FROM: Esquire
We occasionally still get some news about the Fukushima nuclear disaster which, of course, happened 200 years ago and is of no interest at all in our current news cycle.
Most of it truly sucks.
He isn't a social worker. He's a recruiter. The men in Sendai Station are potential laborers that Sasa can dispatch to contractors in Japan's nuclear disaster zone for a bounty of $100 a head. "This is how labor recruiters like me come in every day," Sasa says, as he strides past men sleeping on cardboard and clutching at their coats against the early winter cold. It's also how Japan finds people willing to accept minimum wage for one of the most undesirable jobs in the industrialized world: working on the $35 billion, taxpayer-funded effort to clean up radioactive fallout.
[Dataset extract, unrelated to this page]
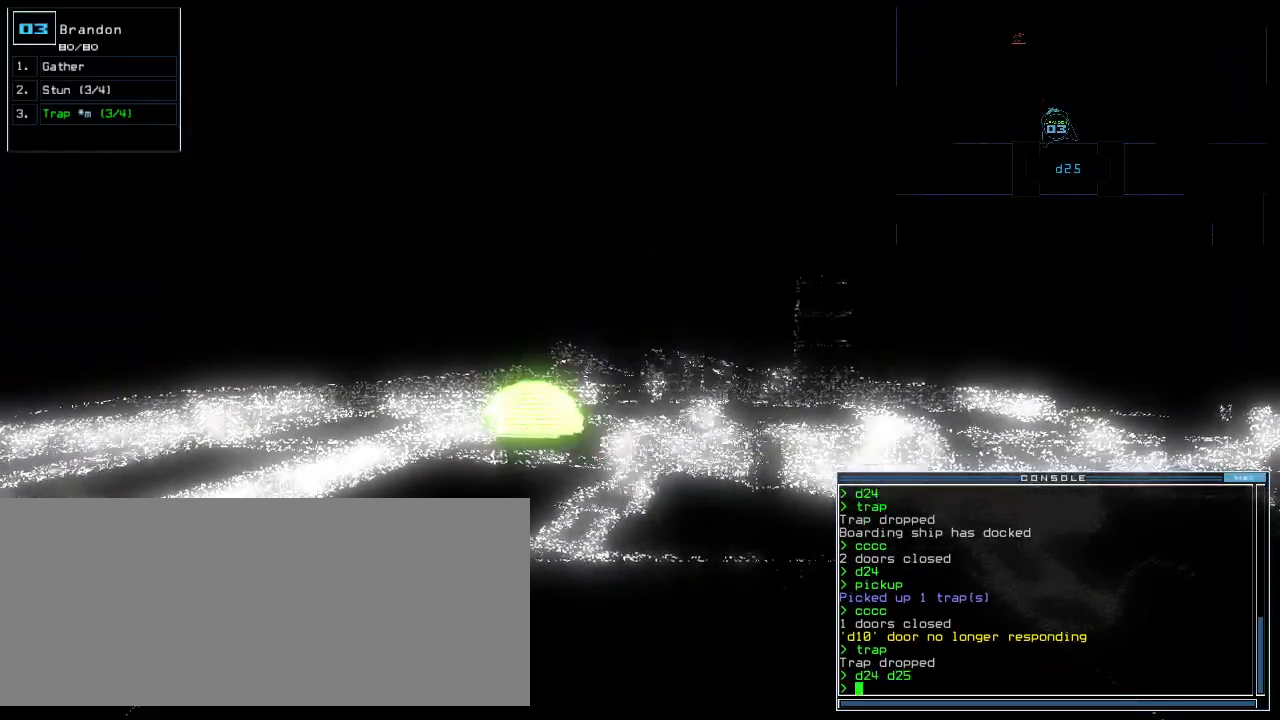
{"keys": ["space"], "events": [[500, "space", "down"]]}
Below these official subcontractors, a shadowy network of gangsters and illegal brokers who hire homeless men has also become active in Fukushima. Ministry of Environment contracts in the most radioactive areas of Fukushima prefecture are particularly lucrative because the government pays an additional $100 in hazard allowance per day for each worker.
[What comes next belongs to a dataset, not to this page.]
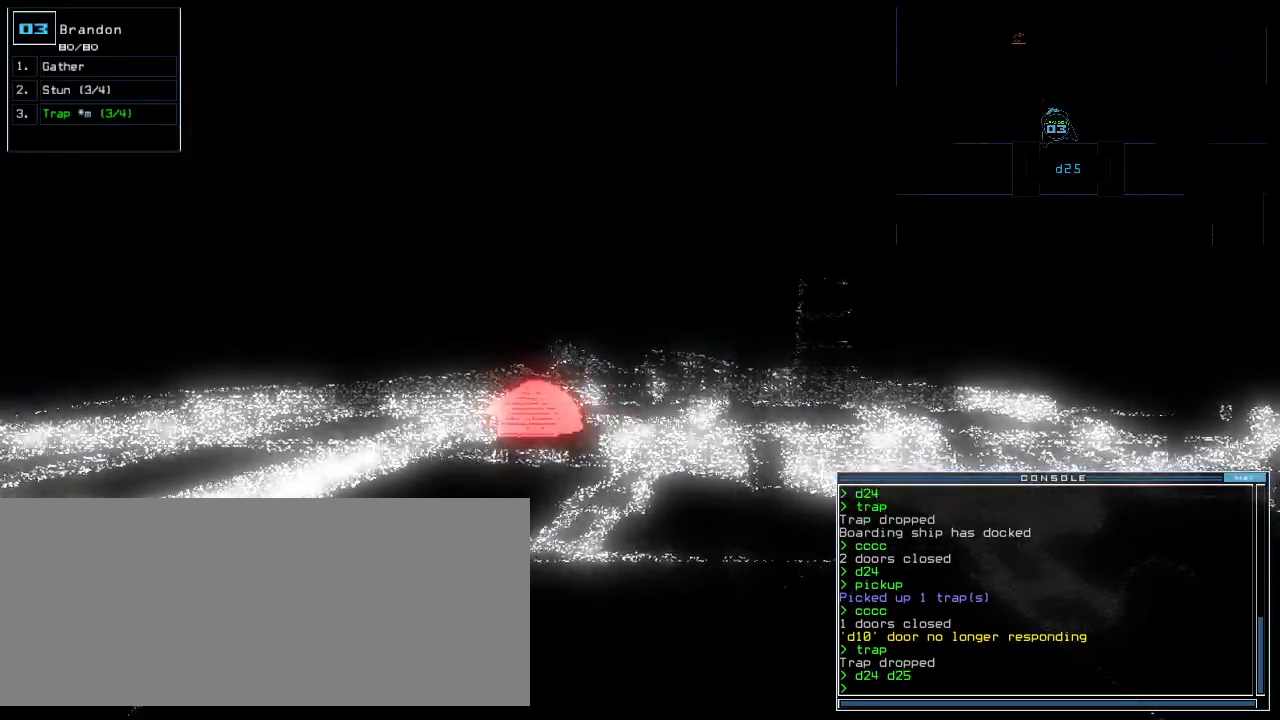
{"keys": [], "events": [[100, "space", "up"]]}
It really is time. Japan cannot or will not confront the extent of this disaster, nor will it be honest about it with the rest of the world. Fukushima is having severe consequences
far from the site of the catastrophe. Great parts of the Pacific are dying. This is a world calamity, and the answer on the ground is for gangsters to round up the indigent every morning and put them to work scrubbing the radiation out of the rocks. This is not enough. It is time for TEPCO and for Japan to get out of the way.